My mom tells me of a period of my childhood when the only thing I could eat was french fries and bananas. I don’t know how long this time lasted, and I have no idea just what precipitated such a starch & K weighted diet. In fact, I really don’t remember any of the details well at all (but I do remember the subsequent force feeding of fried liver quite vividly). This may have been a contributing factor to my entry into Kindergarten at the weight of a small 2 year old. When the teacher said to “Get in your desks” I could comply in a way that was much more literal than she’d hoped for (which is a pretty funny, but completely unrelated tale).
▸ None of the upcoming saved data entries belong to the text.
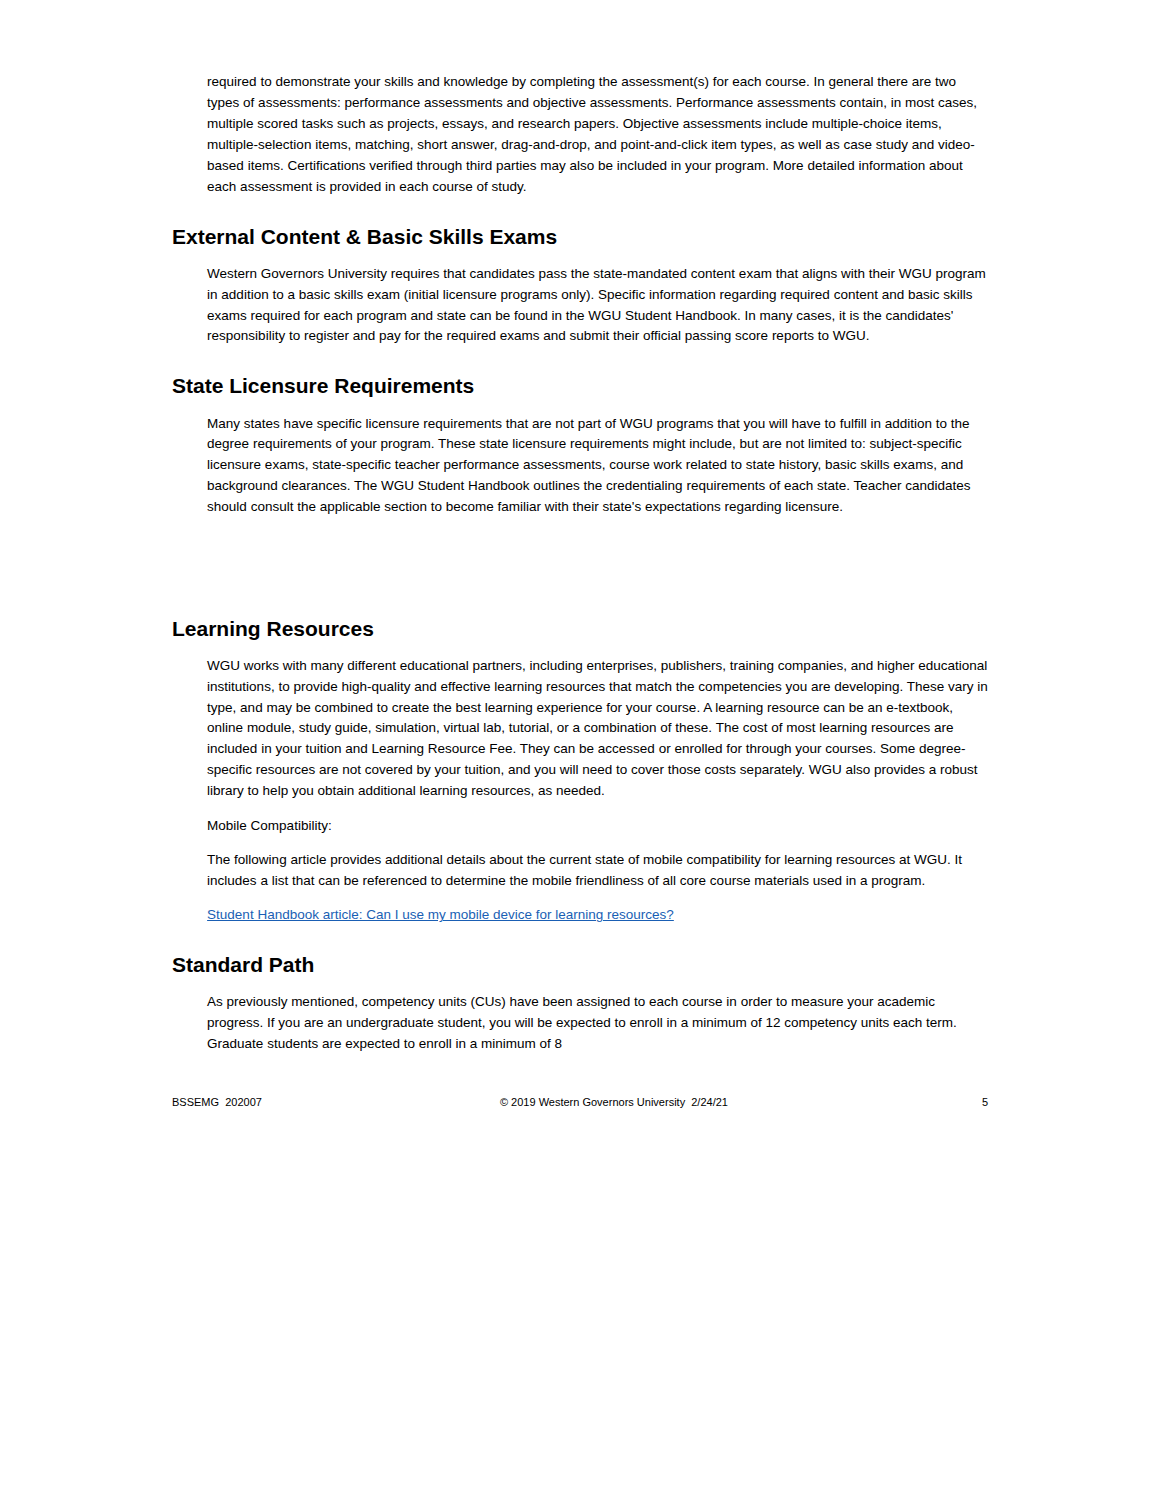required to demonstrate your skills and knowledge by completing the assessment(s) for each course. In general there are two types of assessments: performance assessments and objective assessments. Performance assessments contain, in most cases, multiple scored tasks such as projects, essays, and research papers. Objective assessments include multiple-choice items, multiple-selection items, matching, short answer, drag-and-drop, and point-and-click item types, as well as case study and video-based items. Certifications verified through third parties may also be included in your program. More detailed information about each assessment is provided in each course of study.
External Content & Basic Skills Exams
Western Governors University requires that candidates pass the state-mandated content exam that aligns with their WGU program in addition to a basic skills exam (initial licensure programs only). Specific information regarding required content and basic skills exams required for each program and state can be found in the WGU Student Handbook. In many cases, it is the candidates' responsibility to register and pay for the required exams and submit their official passing score reports to WGU.
State Licensure Requirements
Many states have specific licensure requirements that are not part of WGU programs that you will have to fulfill in addition to the degree requirements of your program. These state licensure requirements might include, but are not limited to: subject-specific licensure exams, state-specific teacher performance assessments, course work related to state history, basic skills exams, and background clearances. The WGU Student Handbook outlines the credentialing requirements of each state. Teacher candidates should consult the applicable section to become familiar with their state's expectations regarding licensure.
Learning Resources
WGU works with many different educational partners, including enterprises, publishers, training companies, and higher educational institutions, to provide high-quality and effective learning resources that match the competencies you are developing. These vary in type, and may be combined to create the best learning experience for your course. A learning resource can be an e-textbook, online module, study guide, simulation, virtual lab, tutorial, or a combination of these. The cost of most learning resources are included in your tuition and Learning Resource Fee. They can be accessed or enrolled for through your courses. Some degree-specific resources are not covered by your tuition, and you will need to cover those costs separately. WGU also provides a robust library to help you obtain additional learning resources, as needed.
Mobile Compatibility:
The following article provides additional details about the current state of mobile compatibility for learning resources at WGU. It includes a list that can be referenced to determine the mobile friendliness of all core course materials used in a program.
Student Handbook article: Can I use my mobile device for learning resources?
Standard Path
As previously mentioned, competency units (CUs) have been assigned to each course in order to measure your academic progress. If you are an undergraduate student, you will be expected to enroll in a minimum of 12 competency units each term. Graduate students are expected to enroll in a minimum of 8
BSSEMG 202007
© 2019 Western Governors University 2/24/21
5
Last week, I came across a story out of Washington (the state) that reminded me of my pre-school starch experience. Chris Voigt is the Executive Director of the Washington State Potato Commission (I still suspect they were secretly behind the political disappearance of Dan Quayle a few years ago). In an attempt to prove the nutritional value of the spud, Voigt embarked a couple months ago on a 60 day journey of deprivation from all foods – except potatoes!

For 60 days, he ate about 20 potatoes a day. My spidey-math senses are telling me he ate about 1200 potatoes during October and November – and nothing else. No birthday cakes, no ice cream desserts, no Thanksgiving turkey… just fork after fork of potatoes. Mashed, baked, rebaked, broiled, sliced and put in the toaster (hope not)…

He lost 20 pounds and dropped his cholesterol levels significantly. I’m sure when word gets out, this will have people rushing out to the nearest corner store to stock up on bags of chips in hopes to shed a few holiday pounds. Bad news… your couch just called to say it’s not going to work.

This all has me wondering?

What if I could only eat 1 thing for two months?

  • 60 days of Nutella on hard rolls sounds kind of good, but I’m afraid of what that would do to my youthful complexion.
  • I’d contemplate 2 months of smothered TDO’s from Taco de Oro, but there’s not enough Charmin in the Bluffs to counteract all that pork chili-taco salad goodness.
  • I really like donuts. I think I could handle donuts for 60 days. Unfortunately, a new wardrobe of stretchy pants is not in the budget – besides which, I already have enough trouble with finding new pants!

What would you eat exclusively for 60 days? What do you think would be the results?